Frances Hodgson Burnett
The Secret Garden
eBook
(Dead Dodo Vintage April 29, 2012)
, 1st Edition
This unique Kindle edition of The Secret Garden from Dead Dodo Vintage includes the full original text as well as an exclusive image library including rare images.
Mary Lennox, a 10-year-old girl, is born in India to wealthy British parents. She is unwanted by her mother and father, and taken care of primarily by servants, who pacify her as much as possible to keep her out of the way. Spoiled with a temper, she is unaffectionate, angry, rude and obstinate. Cholera breaks out in the manor and kills Mary's parents and many servants. She is discovered alone but alive after the house is abandoned. She is sent to Yorkshire, England to live with her uncle, Archibald Craven.
At first, Mary is her usual self, sour, disliking the large house, the people within it, and most of all the vast stretch of moor, which seems scrubby and gray after the winter. She is told that she must stay confined to her two rooms and that nobody will bother much with her and she must amuse herself. Martha Sowerby, her good-natured maidservant, tells Mary a story of the late Mrs. Craven, and how she would spend hours in a private garden growing roses. Later, Mrs. Craven was killed by an untimely accident, and Mr. Craven had the garden locked and the key buried. Mary is roused by this story and starts to soften her ill manner despite herself. Soon she begins to lose her disposition and gradually comes to enjoy the company of Martha, Ben Weatherstaff the gardener, and also that of a friendly robin redbreast to whom she attaches human qualities. Her appetite increases and she finds herself getting stronger as she plays by herself on the moor. Martha's mother buys Mary a skipping rope in order to encourage this, and she takes to it immediately. Mary's time is occupied by wondering about the secret garden and a strange crying that can sometimes be heard around the house which the servants ignore or deny.

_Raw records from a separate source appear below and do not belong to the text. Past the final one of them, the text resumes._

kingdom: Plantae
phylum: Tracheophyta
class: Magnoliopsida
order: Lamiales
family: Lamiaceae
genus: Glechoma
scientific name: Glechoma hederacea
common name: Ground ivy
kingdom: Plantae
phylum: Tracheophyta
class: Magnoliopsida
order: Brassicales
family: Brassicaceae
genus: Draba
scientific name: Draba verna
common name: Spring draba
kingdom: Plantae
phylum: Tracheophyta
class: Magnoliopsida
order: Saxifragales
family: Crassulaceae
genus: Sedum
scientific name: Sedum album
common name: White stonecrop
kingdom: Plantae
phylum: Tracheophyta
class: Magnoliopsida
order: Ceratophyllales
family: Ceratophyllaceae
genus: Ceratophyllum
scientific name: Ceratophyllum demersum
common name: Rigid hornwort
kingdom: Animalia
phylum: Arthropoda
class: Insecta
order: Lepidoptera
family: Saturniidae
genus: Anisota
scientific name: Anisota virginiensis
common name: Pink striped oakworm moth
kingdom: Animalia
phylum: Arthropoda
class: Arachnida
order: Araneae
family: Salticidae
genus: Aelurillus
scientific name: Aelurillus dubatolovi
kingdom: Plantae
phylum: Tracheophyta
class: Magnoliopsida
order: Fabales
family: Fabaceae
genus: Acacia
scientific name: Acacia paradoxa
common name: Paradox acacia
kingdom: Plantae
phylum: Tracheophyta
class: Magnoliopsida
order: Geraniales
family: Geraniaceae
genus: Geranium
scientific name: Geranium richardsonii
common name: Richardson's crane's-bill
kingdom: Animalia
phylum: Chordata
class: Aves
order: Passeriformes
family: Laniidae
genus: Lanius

While exploring the gardens, Mary comes across a badger hole and finds a key belonging to the untended garden. She chances to ask Martha for garden tools, which Martha has delivered by Dickon, her twelve-year-old brother. Mary and Dickon take a liking to each other, as Dickon has a soft way with animals and a good nature. Eager to absorb his gardening knowledge, Mary reluctantly lets him into the secret of the garden, which he agrees to keep.
That night, Mary hears the crying again. She follows the noise and, to her surprise, finds a small boy her age, living in a hidden bedroom. They discover they are cousins: he is the son of her uncle; his mother died when he was a baby, and he suffers from an unspecified problem with his spine. Mary visits every day that week, distracting him from his troubles with stories of the moor, of Dickon and his animals and of the garden. It is decided he needs fresh air and the secret garden, which Mary finally admits she has access to. Colin is put into his wheelchair and brought outside into the garden, the first time he's been outdoors in years.
While in the garden, the children are surprised to see Ben Weatherstaff looking over the wall on a ladder. Startled and angry to find the children there in his late mistress' (Colin's mother's) garden he admits he believed Colin to be a cripple. Colin stands up out of his chair to prove him wrong and finds that his legs are fine, though weak from disuse.
Colin spends every day in the garden, becoming stronger. The children conspire to keep Colin's health a secret so he can surprise his father, who is traveling and mourning over his late wife. As Colin's health improves, his father's mood does as well, and he has a dream of his wife calling him into the garden that makes him immediately pack his bags and head home. He walks the outer wall in memory but hears voices inside, finds the door unlocked and is shocked to see not only the garden in full bloom with children in it, but his son running.